▸ Task to complete
The entries below contain pictures, which are to be left out; write out exactly, and only, the lines from the line with "adequate site protection" up to and including the line with "ant_sdm_page22_data_t".

▸ Saved entries
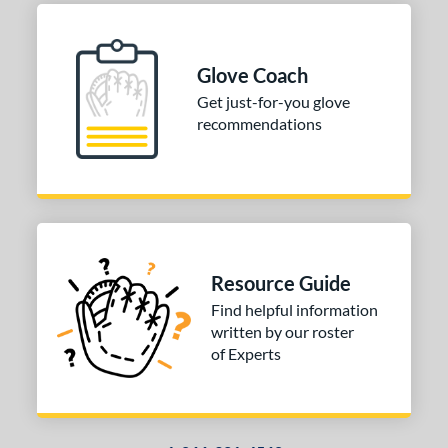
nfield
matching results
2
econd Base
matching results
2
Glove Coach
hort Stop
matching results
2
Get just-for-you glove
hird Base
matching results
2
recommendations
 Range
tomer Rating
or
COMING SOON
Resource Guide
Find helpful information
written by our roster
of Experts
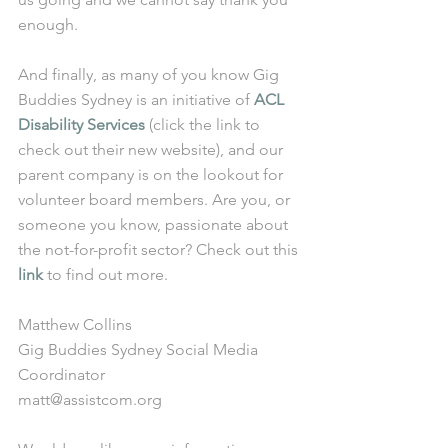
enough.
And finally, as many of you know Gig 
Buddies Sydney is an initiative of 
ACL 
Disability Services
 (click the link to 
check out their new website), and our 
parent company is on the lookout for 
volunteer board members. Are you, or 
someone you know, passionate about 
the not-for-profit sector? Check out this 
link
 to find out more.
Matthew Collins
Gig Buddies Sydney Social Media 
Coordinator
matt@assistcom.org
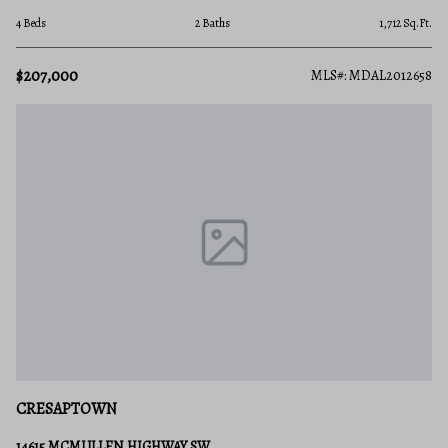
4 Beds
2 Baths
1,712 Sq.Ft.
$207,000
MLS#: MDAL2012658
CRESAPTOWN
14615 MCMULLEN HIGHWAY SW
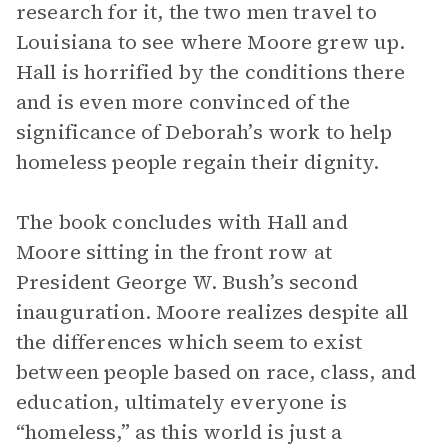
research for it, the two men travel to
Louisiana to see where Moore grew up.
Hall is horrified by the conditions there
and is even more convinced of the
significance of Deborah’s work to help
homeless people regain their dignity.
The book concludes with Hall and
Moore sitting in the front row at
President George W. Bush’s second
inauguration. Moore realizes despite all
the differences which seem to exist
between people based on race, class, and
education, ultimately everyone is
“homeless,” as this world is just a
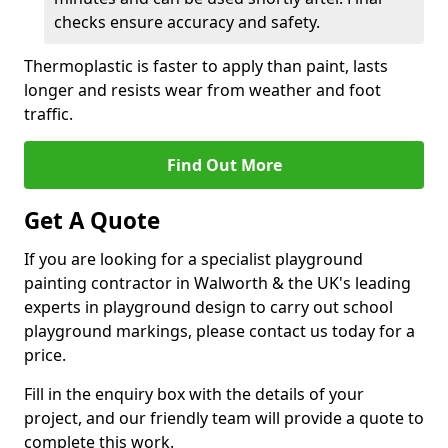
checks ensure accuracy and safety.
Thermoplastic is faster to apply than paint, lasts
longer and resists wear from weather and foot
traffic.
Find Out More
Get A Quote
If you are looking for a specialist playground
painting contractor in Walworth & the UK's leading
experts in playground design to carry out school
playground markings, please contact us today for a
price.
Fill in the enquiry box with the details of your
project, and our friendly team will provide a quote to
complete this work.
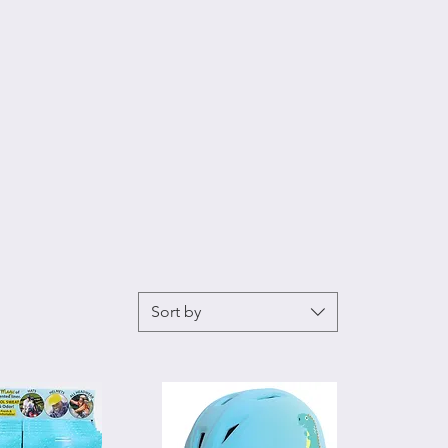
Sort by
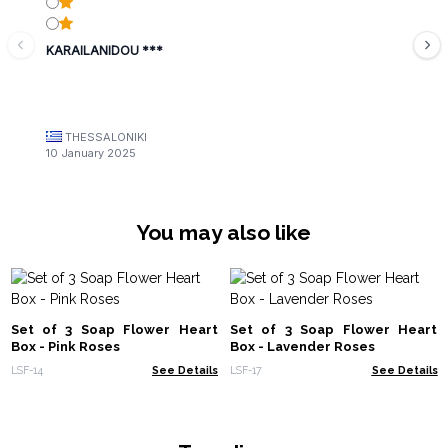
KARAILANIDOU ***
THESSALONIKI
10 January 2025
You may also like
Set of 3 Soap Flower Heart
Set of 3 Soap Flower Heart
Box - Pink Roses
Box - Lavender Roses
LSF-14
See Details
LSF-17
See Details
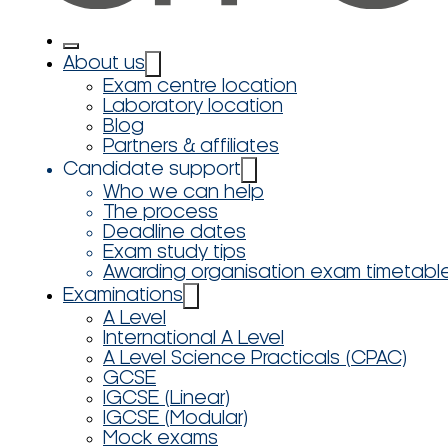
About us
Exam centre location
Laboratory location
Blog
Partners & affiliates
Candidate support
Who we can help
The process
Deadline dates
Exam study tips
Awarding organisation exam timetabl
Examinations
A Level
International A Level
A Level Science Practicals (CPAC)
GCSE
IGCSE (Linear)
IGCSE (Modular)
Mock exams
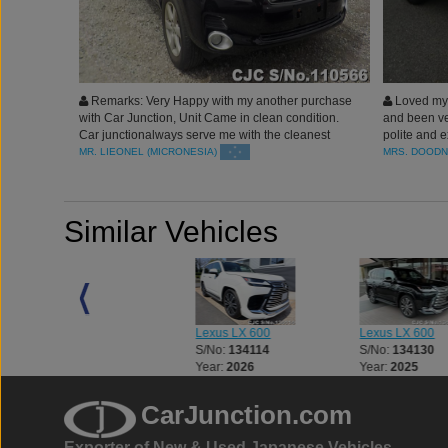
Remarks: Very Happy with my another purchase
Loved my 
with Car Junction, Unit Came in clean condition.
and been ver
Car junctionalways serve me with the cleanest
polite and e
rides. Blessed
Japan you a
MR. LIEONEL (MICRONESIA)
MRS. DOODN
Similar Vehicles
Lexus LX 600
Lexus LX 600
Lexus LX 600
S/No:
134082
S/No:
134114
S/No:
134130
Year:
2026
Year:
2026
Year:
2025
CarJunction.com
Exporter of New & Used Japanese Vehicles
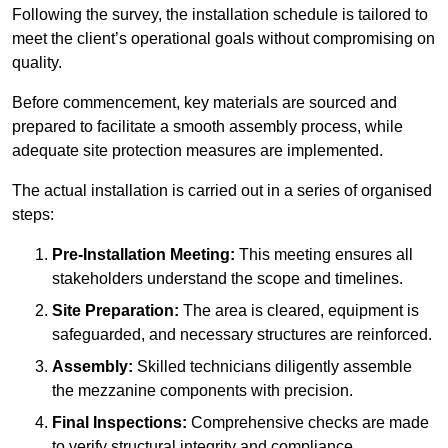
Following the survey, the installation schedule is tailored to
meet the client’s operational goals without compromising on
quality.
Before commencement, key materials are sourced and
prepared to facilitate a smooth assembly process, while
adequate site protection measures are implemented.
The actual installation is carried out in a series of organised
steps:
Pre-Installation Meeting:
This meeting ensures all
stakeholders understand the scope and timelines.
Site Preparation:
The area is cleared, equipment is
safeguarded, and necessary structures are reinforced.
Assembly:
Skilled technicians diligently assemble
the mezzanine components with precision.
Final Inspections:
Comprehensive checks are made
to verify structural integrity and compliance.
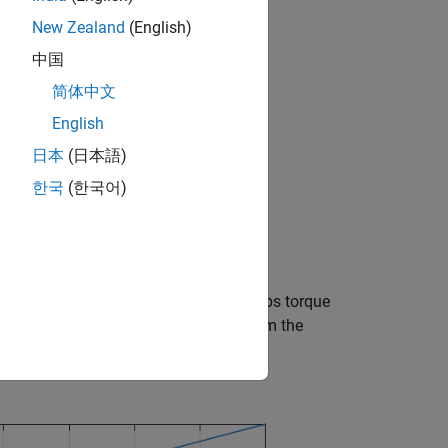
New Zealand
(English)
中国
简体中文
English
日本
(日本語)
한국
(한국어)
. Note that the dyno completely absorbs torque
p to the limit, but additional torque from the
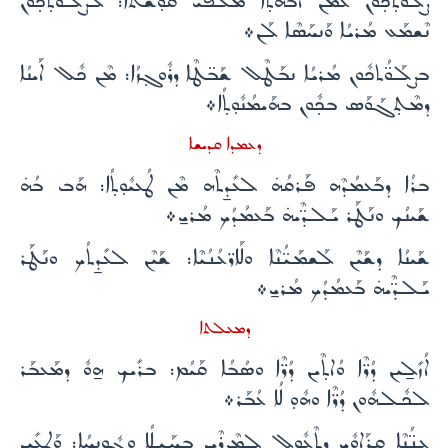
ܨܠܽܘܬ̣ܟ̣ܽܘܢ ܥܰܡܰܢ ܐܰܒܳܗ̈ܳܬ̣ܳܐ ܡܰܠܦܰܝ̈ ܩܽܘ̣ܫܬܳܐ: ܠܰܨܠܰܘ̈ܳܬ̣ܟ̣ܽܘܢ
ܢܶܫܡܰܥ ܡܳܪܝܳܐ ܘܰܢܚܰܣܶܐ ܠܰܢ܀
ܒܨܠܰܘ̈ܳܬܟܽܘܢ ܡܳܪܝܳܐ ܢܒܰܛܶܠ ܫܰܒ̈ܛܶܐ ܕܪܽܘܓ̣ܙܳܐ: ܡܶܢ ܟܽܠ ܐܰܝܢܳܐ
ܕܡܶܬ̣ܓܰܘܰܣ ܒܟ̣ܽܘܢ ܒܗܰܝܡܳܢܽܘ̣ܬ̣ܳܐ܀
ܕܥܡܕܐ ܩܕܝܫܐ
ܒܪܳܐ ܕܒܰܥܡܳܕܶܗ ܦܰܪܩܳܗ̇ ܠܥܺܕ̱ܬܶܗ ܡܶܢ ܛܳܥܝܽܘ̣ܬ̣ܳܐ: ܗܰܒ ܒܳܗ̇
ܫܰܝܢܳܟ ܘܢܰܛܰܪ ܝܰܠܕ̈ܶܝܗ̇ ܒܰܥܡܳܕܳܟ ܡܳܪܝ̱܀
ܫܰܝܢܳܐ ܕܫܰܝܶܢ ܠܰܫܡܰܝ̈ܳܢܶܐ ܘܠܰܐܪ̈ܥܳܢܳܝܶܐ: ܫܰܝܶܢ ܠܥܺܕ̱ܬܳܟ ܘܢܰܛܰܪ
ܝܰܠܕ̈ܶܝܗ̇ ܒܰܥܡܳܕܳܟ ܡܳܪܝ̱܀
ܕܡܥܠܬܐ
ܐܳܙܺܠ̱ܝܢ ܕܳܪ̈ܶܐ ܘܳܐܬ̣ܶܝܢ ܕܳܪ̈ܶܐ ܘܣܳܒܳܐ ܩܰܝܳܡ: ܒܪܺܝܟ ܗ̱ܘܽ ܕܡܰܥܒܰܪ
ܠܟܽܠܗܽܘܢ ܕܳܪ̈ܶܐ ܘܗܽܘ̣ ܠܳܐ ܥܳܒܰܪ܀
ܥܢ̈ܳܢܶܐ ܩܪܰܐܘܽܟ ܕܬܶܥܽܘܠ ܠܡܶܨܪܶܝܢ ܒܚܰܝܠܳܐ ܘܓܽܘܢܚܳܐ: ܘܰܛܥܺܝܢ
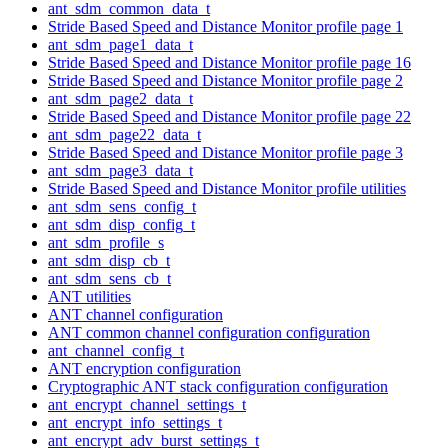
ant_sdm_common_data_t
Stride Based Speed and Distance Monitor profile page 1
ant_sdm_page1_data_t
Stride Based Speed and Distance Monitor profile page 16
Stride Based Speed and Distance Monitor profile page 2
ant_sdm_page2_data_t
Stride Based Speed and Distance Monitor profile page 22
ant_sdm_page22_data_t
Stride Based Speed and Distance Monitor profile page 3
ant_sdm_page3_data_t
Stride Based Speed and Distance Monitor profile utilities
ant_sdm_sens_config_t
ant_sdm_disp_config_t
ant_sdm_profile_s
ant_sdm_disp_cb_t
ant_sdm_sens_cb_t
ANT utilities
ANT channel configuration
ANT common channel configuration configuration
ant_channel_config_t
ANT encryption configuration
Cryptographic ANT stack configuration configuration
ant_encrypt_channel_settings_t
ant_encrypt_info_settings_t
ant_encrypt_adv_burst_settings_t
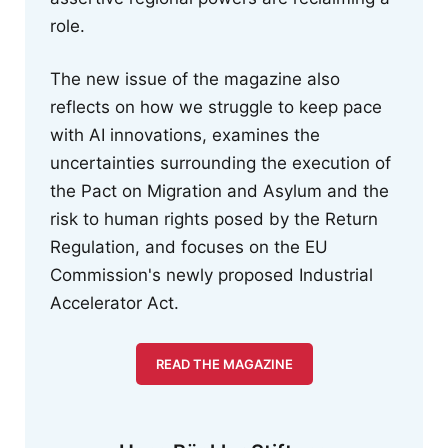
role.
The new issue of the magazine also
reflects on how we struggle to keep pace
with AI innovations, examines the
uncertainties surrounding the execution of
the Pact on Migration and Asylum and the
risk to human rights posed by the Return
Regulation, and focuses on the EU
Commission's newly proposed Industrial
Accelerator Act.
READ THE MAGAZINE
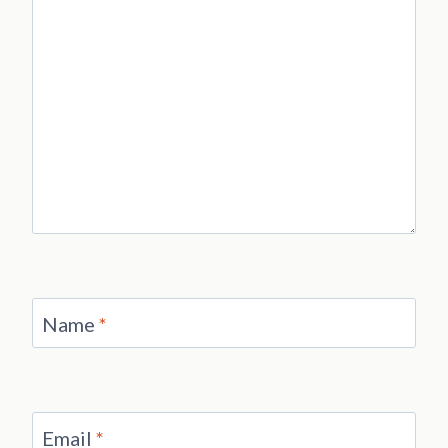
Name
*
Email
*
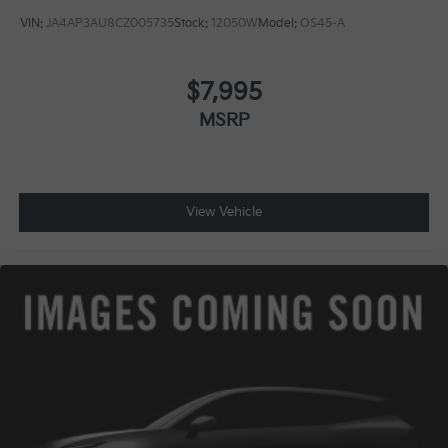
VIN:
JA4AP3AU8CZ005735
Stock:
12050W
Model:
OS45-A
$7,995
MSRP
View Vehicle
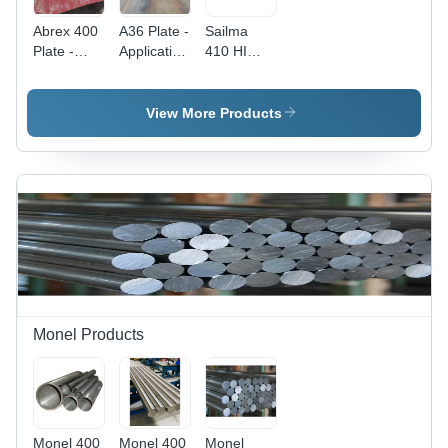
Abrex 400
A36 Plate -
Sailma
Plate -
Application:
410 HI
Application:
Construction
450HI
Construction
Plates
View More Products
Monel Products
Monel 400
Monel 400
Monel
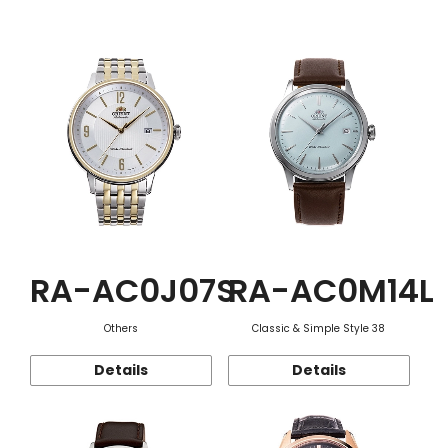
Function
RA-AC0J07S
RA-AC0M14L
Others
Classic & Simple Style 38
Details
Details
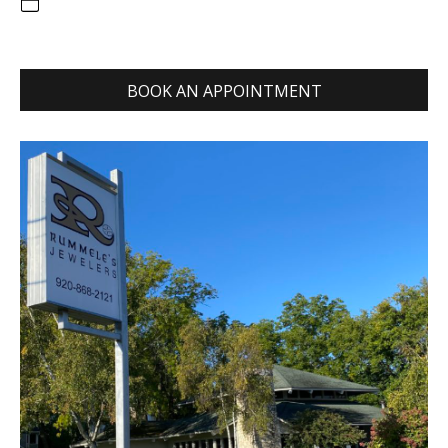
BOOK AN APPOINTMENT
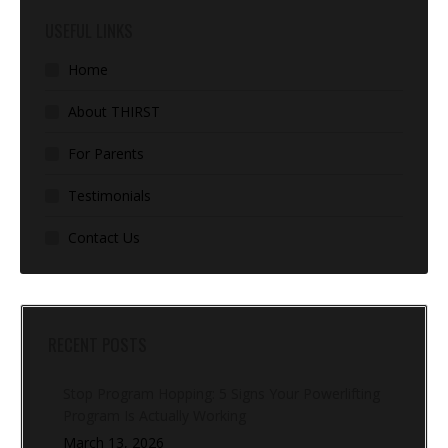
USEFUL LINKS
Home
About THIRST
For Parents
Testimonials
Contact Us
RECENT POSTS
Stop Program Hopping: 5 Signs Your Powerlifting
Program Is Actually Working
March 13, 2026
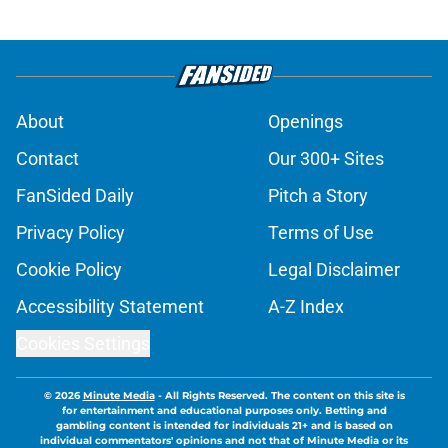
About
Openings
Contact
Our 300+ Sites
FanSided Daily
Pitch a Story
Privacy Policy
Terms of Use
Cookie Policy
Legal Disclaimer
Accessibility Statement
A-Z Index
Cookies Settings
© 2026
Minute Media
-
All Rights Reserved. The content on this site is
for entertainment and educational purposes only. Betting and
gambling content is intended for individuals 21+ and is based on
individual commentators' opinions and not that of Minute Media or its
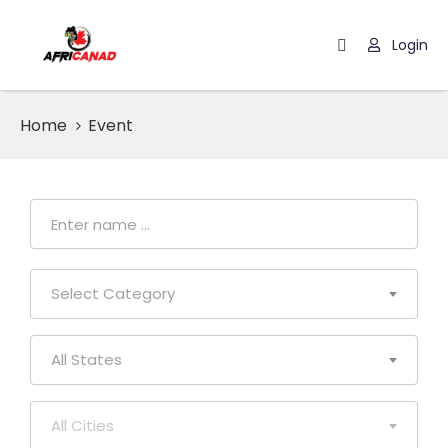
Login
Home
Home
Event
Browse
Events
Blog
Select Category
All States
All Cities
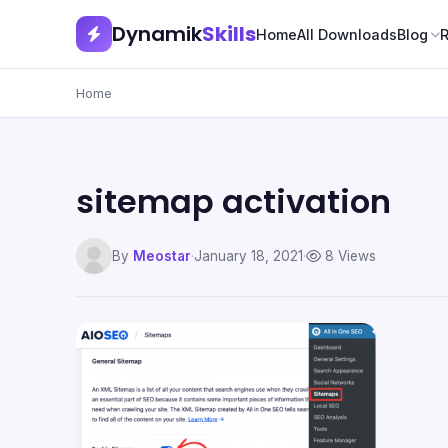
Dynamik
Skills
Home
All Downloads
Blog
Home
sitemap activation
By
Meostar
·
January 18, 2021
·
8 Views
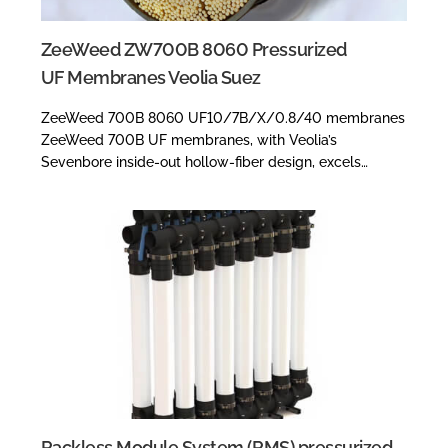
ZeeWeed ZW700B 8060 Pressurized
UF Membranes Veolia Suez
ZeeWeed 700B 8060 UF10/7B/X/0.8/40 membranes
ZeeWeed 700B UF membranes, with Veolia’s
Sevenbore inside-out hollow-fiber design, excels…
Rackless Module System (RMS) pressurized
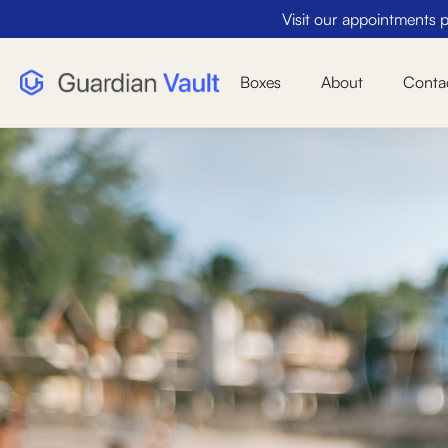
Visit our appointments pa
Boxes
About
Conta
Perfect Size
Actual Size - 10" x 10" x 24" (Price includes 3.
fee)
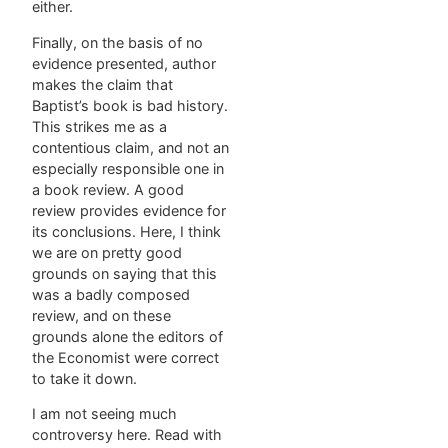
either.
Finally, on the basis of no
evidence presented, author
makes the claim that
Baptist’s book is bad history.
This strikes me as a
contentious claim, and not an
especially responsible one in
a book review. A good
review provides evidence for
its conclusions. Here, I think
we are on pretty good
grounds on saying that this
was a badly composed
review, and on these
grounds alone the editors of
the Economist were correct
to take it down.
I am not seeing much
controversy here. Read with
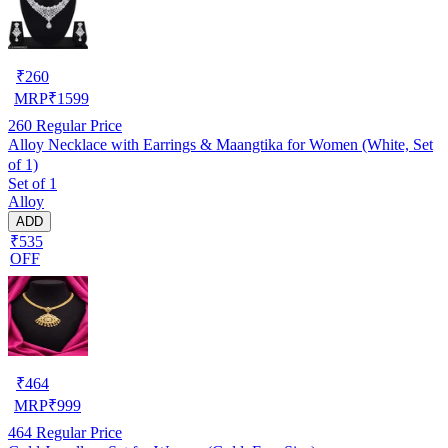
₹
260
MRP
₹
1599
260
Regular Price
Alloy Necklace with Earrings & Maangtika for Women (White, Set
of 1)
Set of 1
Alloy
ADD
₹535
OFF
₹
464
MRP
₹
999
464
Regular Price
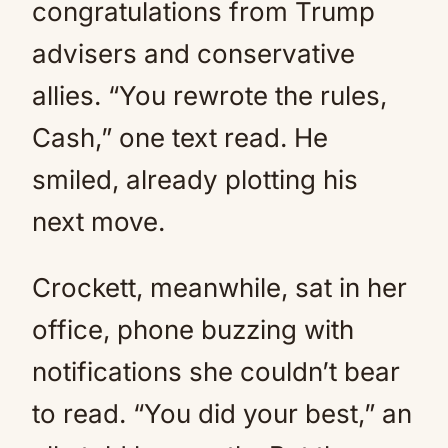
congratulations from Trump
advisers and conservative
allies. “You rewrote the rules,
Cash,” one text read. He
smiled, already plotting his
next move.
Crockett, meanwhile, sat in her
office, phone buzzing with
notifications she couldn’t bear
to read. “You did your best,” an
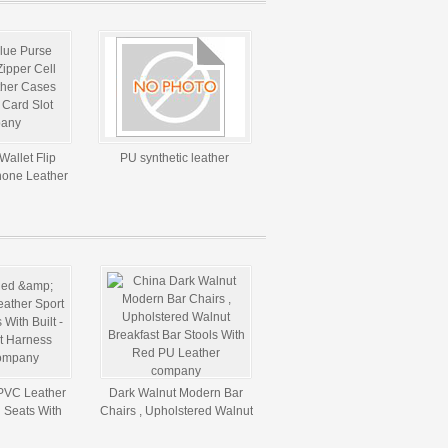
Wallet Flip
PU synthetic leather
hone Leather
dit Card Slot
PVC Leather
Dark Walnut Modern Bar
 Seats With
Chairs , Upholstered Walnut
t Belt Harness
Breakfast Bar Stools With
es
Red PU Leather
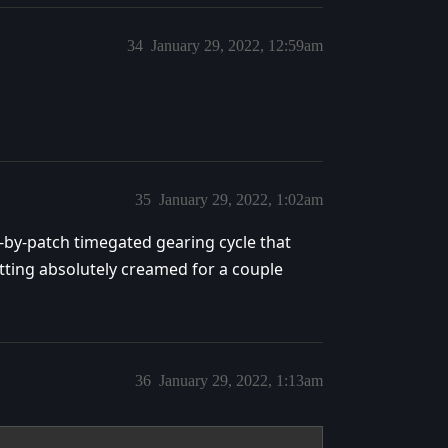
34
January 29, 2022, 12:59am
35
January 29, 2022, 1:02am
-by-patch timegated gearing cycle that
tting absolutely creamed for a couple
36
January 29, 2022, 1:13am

▸ Task output
adequate site protection measures are implemented.
The actual installation is carried out in a series of organised
steps:
Pre-Installation Meeting:
This meeting ensures all
stakeholders understand the scope and timelines.
Site Preparation:
The area is cleared, equipment is
safeguarded, and necessary structures are reinforced.
Assembly:
Skilled technicians diligently assemble
the mezzanine components with precision.
Final Inspections:
Comprehensive checks are made
to verify structural integrity and compliance.
New Zealand
(English)
中国
简体中文
English
日本
(日本語)
한국
(한국어)
. Note that the dyno completely absorbs torque
p to the limit, but additional torque from the
ܨܠܽܘܬ̣ܟ̣ܽܘܢ ܥܰܡܰܢ ܐܰܒܳܗ̈ܳܬ̣ܳܐ ܡܰܠܦܰܝ̈ ܩܽܘ̣ܫܬܳܐ: ܠܰܨܠܰܘ̈ܳܬ̣ܟ̣ܽܘܢ
ܢܶܫܡܰܥ ܡܳܪܝܳܐ ܘܰܢܚܰܣܶܐ ܠܰܢ܀
ܒܨܠܰܘ̈ܳܬܟܽܘܢ ܡܳܪܝܳܐ ܢܒܰܛܶܠ ܫܰܒ̈ܛܶܐ ܕܪܽܘܓ̣ܙܳܐ: ܡܶܢ ܟܽܠ ܐܰܝܢܳܐ
ܕܡܶܬ̣ܓܰܘܰܣ ܒܟ̣ܽܘܢ ܒܗܰܝܡܳܢܽܘ̣ܬ̣ܳܐ܀
ܕܥܡܕܐ ܩܕܝܫܐ
ܒܪܳܐ ܕܒܰܥܡܳܕܶܗ ܦܰܪܩܳܗ̇ ܠܥܺܕ̱ܬܶܗ ܡܶܢ ܛܳܥܝܽܘ̣ܬ̣ܳܐ: ܗܰܒ ܒܳܗ̇
ܫܰܝܢܳܟ ܘܢܰܛܰܪ ܝܰܠܕ̈ܶܝܗ̇ ܒܰܥܡܳܕܳܟ ܡܳܪܝ̱܀
ܫܰܝܢܳܐ ܕܫܰܝܶܢ ܠܰܫܡܰܝ̈ܳܢܶܐ ܘܠܰܐܪ̈ܥܳܢܳܝܶܐ: ܫܰܝܶܢ ܠܥܺܕ̱ܬܳܟ ܘܢܰܛܰܪ
ܝܰܠܕ̈ܶܝܗ̇ ܒܰܥܡܳܕܳܟ ܡܳܪܝ̱܀
ܕܡܥܠܬܐ
ܐܳܙܺܠ̱ܝܢ ܕܳܪ̈ܶܐ ܘܳܐܬ̣ܶܝܢ ܕܳܪ̈ܶܐ ܘܣܳܒܳܐ ܩܰܝܳܡ: ܒܪܺܝܟ ܗ̱ܘܽ ܕܡܰܥܒܰܪ
ܠܟܽܠܗܽܘܢ ܕܳܪ̈ܶܐ ܘܗܽܘ̣ ܠܳܐ ܥܳܒܰܪ܀
ܥܢ̈ܳܢܶܐ ܩܪܰܐܘܽܟ ܕܬܶܥܽܘܠ ܠܡܶܨܪܶܝܢ ܒܚܰܝܠܳܐ ܘܓܽܘܢܚܳܐ: ܘܰܛܥܺܝܢ
ant_sdm_common_data_t
Stride Based Speed and Distance Monitor profile page 1
ant_sdm_page1_data_t
Stride Based Speed and Distance Monitor profile page 16
Stride Based Speed and Distance Monitor profile page 2
ant_sdm_page2_data_t
Stride Based Speed and Distance Monitor profile page 22
ant_sdm_page22_data_t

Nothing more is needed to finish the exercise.